Tectonic evolution of the Arkaroola Basin: implications for the development of the Adelaide Rift Complex

Abstract

The Neoproterozoic to Cambro-Ordovician sediments of the Adelaide Rift Complex (formerly Adelaide Geosyncline) have been the focus of extensive investigation. Despite this, comparatively little is known about the Earliest Adelaidean Callanna Group sediments, due to their sparse preservation in outcrop geology. Exposure of the Callanna Group, and structures related to early Cryogenian graben formation at Arkaroola, in the northern Flinders Ranges, provides a unique opportunity to unravel the local geometries of rift initiation. These rocks have been subjected to multiple intracontinental deformations, most notably the Delamerian Orogeny. Through detailed structural mapping and analysis it is possible to propose models of tectonic evolution for this area. Previous regional scale mapping of the northern Flinders Ranges has identified a disparity between the tectonic history of the Arkaroola Basin and broader northern Flinders Ranges. The nature of the rifting and orogenic evolution of the Arkaroola Basin is determined though analysis of field data, rock samples in thin section and EBSD analysis. Graben formation accommodated an initial period of clastic and evaporitic deposition, followed by rift related basalt extrusion.
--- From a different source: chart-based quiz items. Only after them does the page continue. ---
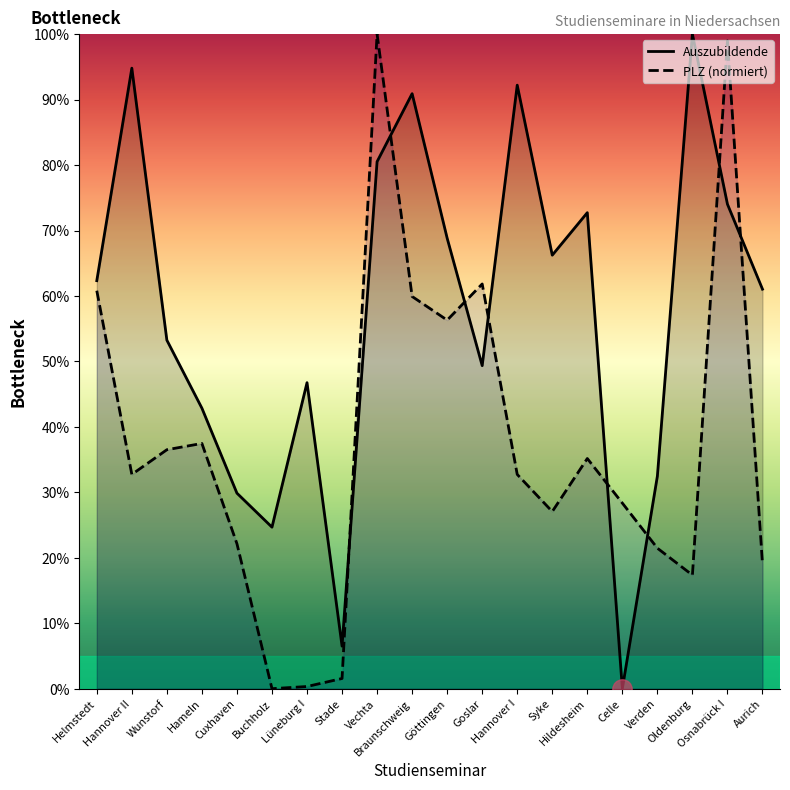

Count the number of data series in this chart.

2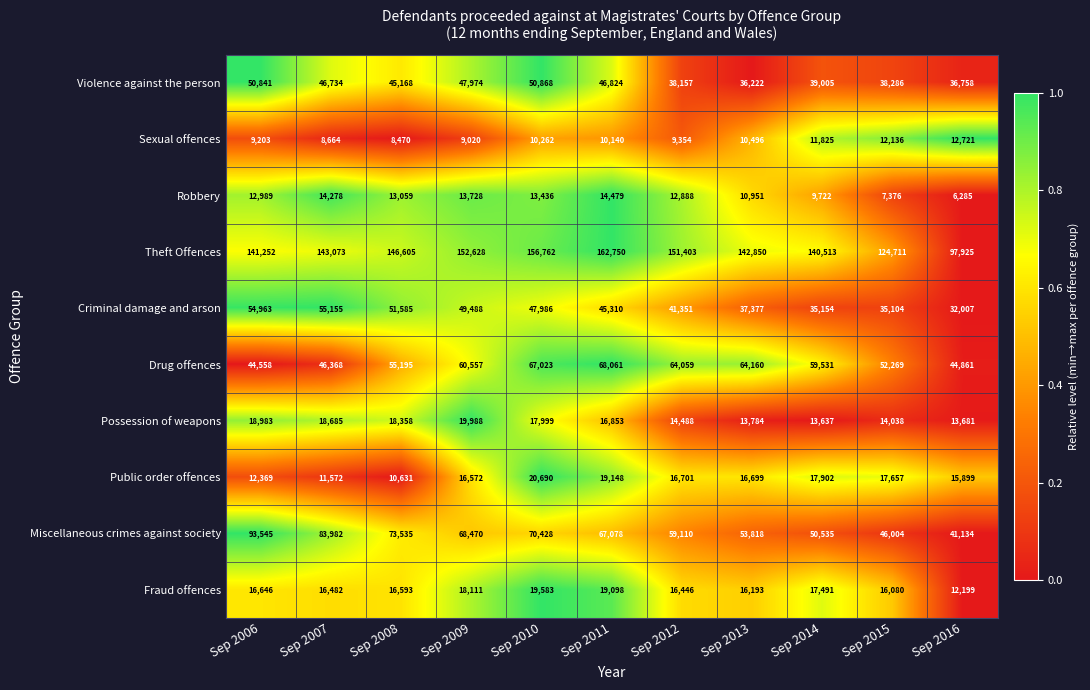

Where does the Drug offences series first go above 59531?

Sep 2009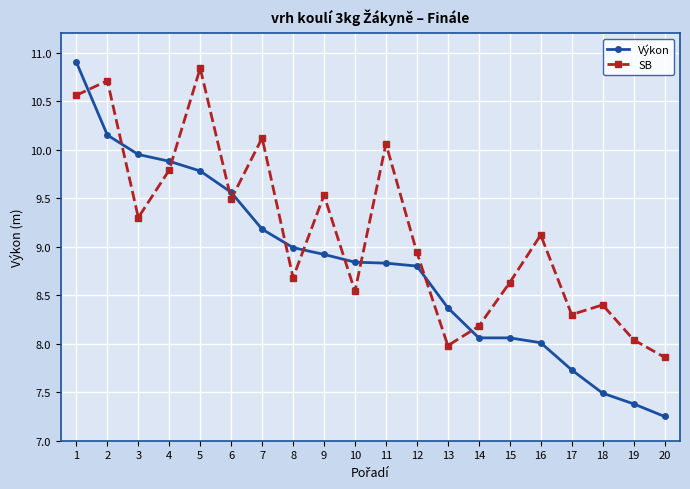

Is it true that SB equals 4.9 at 11?

False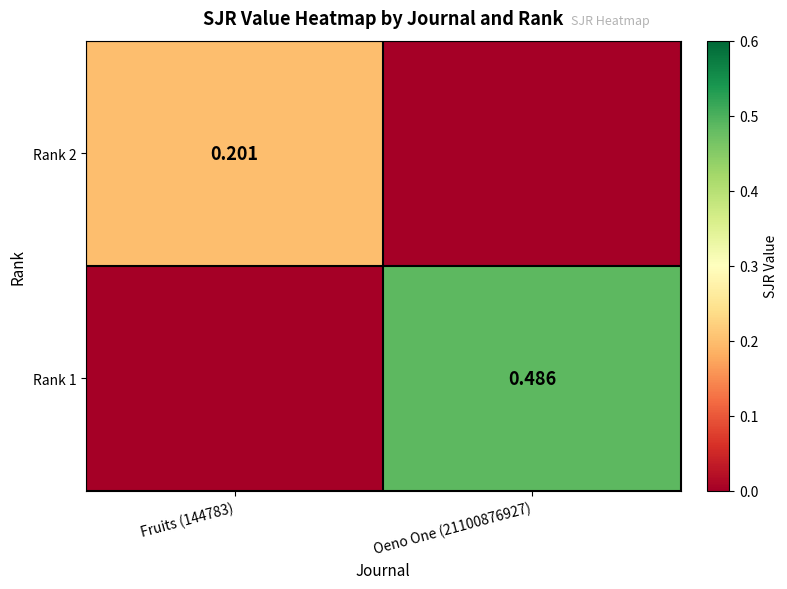

At which label is Rank 2 closest to 0?

Oeno One (21100876927)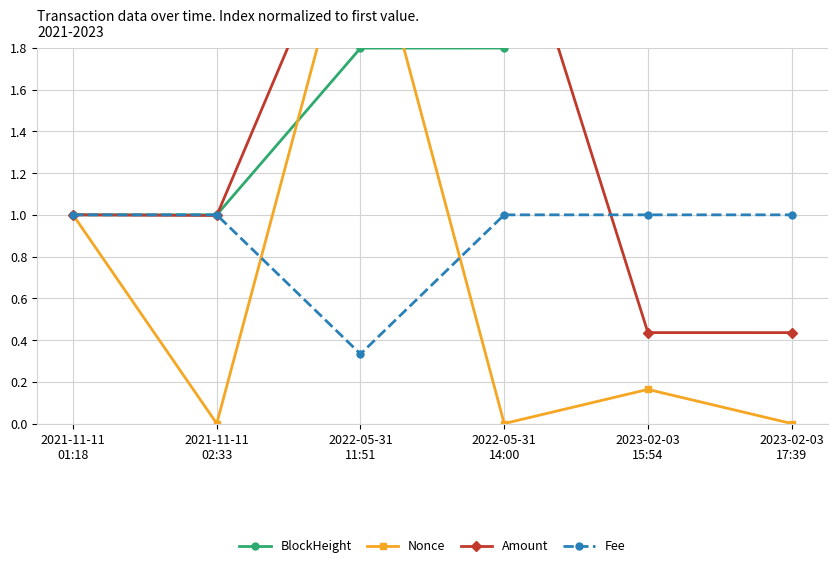

Does the chart display data point markers on the line(s)?

Yes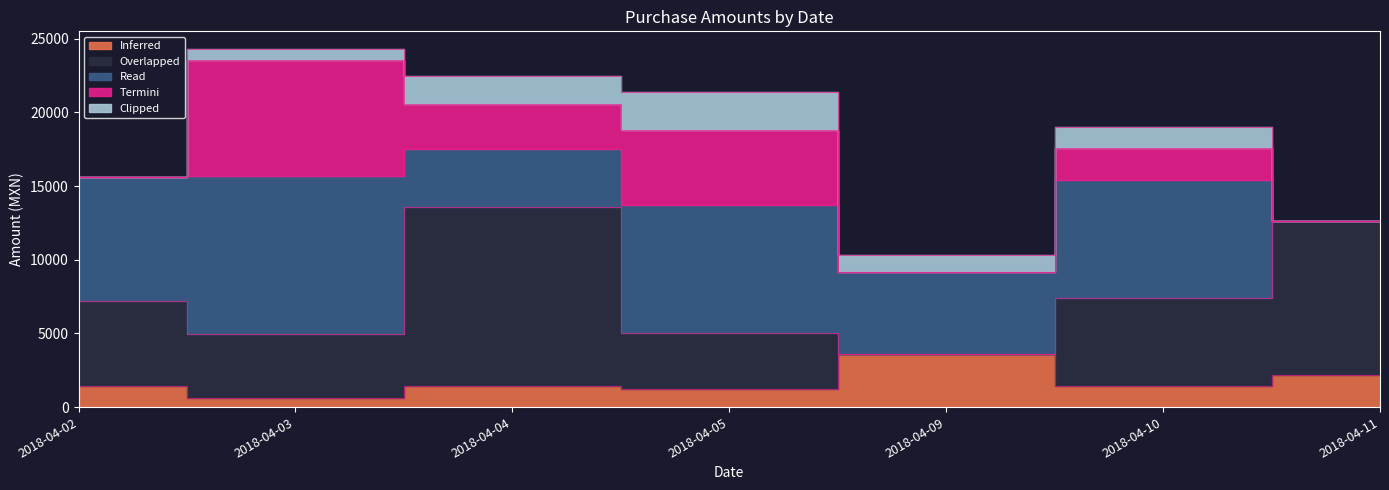

How many times do Clipped and Overlapped cross each other?

2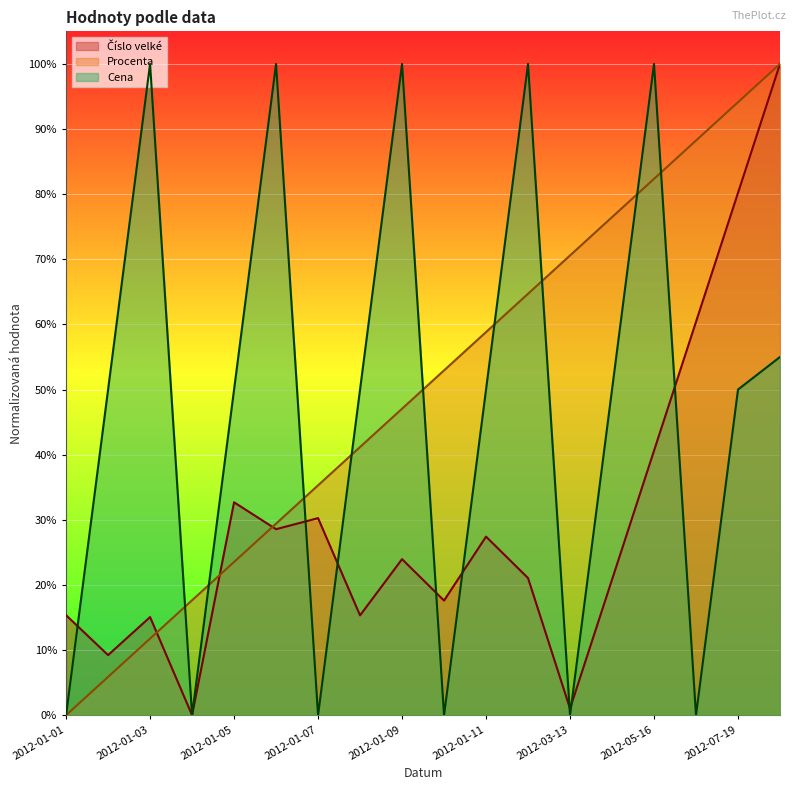

Which series has the largest range (max minus min)?

Číslo velké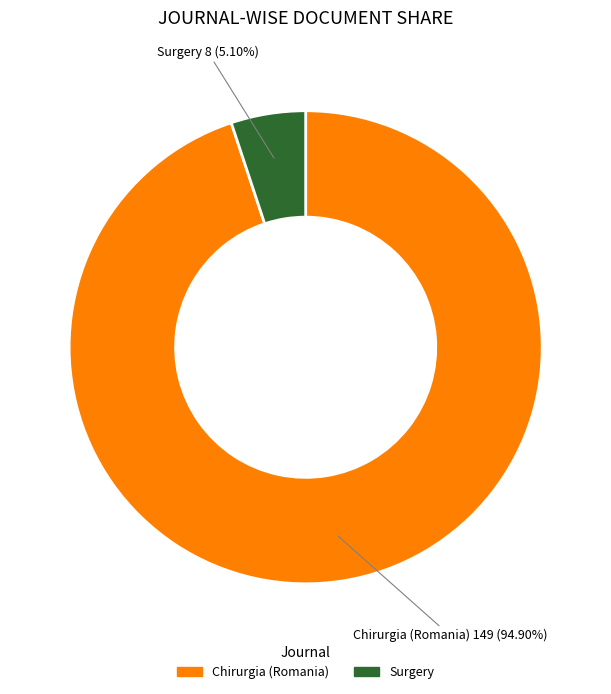

Is there any slice that represents more than half of the pie?

Yes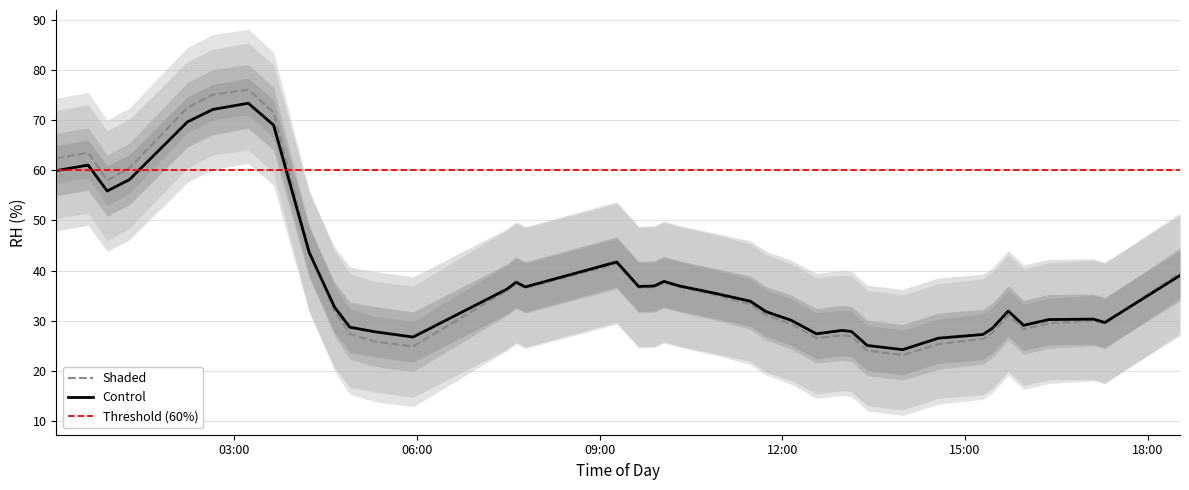

How many categories are shown in the chart?

40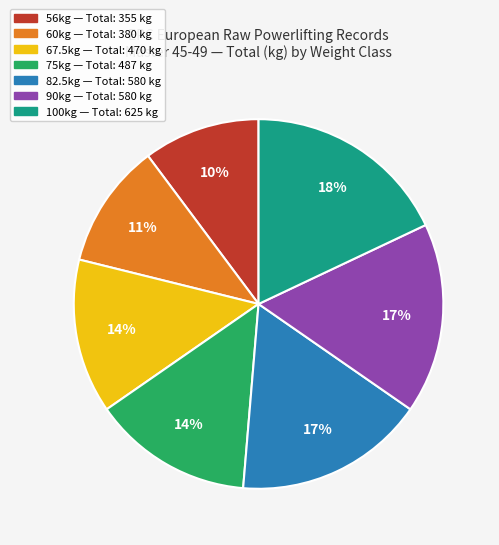

To the nearest percent, what percentage of the pie is 67.5kg?

14%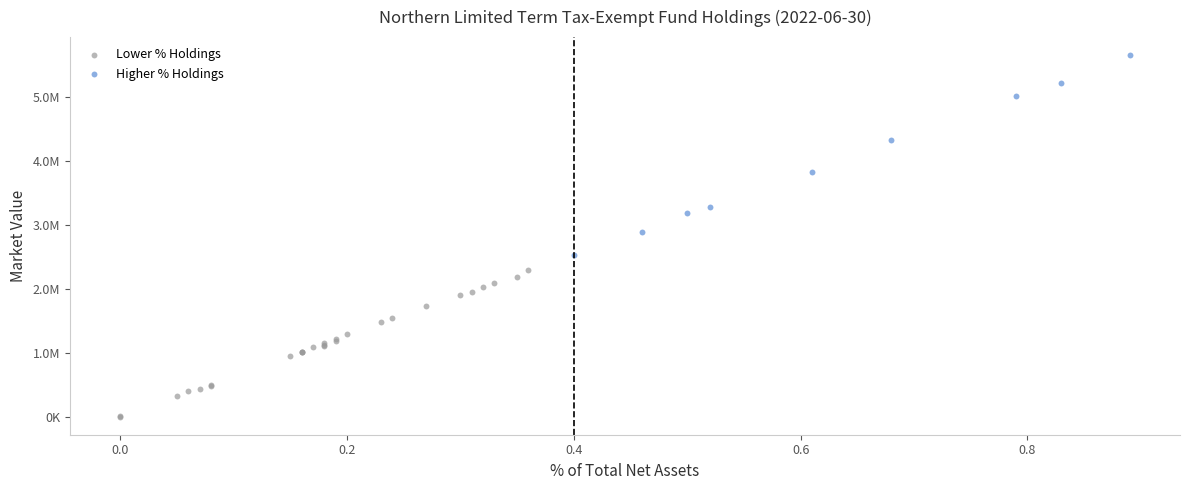

Which series reaches the maximum Y coordinate?

Higher % Holdings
This was followed by several phases of localised rifting and deposition, controlled by evolving fault geometries. Broad-scale orthogonal folding has folded an earlier composite fabric in conjunction with bedding. This initially planar fabric, most notable in the Woodnamoka Phyllite, formed during peak metamorphism of at least 500° C and approximately 3 kbars and is primarily attributed to burial beneath a thick pile of rift and sag phase sediments, coupled with a change in horizontal stresses. This is loosely constrained to post-rift cessation and before a previously indentified thermal pulse, ca 440 Ma. A set of NE-SW trending faults in the basin have been identified as En echelon stepovers of the Paralana Fault system, responsible for the formation of the pull-apart geometries. This system of faults details a strike-slip duplex, the reactivation of which, coupled with an anomalously high-heat producing basement, has controlled and localised deformation of the Arkaroola Basin.